[DESCRIPTION OF THE TASK] Here is the task for the records below: repeat exactly the lines from the one with "necessários para rodar" to the one with "colcon build para este pacote.", both included, and nothing else.

[THE DATA]

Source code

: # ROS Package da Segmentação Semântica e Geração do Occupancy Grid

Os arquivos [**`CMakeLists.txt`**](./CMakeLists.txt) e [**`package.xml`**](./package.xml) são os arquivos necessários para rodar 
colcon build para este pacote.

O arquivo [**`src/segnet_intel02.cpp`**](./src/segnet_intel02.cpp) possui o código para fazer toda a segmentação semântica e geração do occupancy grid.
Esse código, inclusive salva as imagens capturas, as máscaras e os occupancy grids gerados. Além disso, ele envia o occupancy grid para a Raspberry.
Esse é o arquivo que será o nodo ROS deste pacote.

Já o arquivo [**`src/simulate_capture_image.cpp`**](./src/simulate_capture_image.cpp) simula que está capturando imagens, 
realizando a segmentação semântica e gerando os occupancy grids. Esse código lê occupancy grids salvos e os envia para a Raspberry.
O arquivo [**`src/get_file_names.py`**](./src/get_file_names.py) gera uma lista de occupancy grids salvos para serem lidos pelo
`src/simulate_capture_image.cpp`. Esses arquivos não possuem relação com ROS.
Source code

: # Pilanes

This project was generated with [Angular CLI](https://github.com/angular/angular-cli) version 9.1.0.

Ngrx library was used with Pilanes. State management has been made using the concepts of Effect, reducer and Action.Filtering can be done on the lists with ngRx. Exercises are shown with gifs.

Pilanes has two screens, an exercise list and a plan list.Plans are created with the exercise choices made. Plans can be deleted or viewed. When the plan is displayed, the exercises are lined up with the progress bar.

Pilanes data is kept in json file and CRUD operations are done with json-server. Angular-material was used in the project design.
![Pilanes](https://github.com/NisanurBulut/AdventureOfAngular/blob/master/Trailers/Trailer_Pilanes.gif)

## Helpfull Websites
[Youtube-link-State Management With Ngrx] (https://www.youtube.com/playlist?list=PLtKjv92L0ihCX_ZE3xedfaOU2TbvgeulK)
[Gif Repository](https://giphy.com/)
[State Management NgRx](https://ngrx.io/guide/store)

[ANSWER FOR THE TASK]
Os arquivos [**`CMakeLists.txt`**](./CMakeLists.txt) e [**`package.xml`**](./package.xml) são os arquivos necessários para rodar 
colcon build para este pacote.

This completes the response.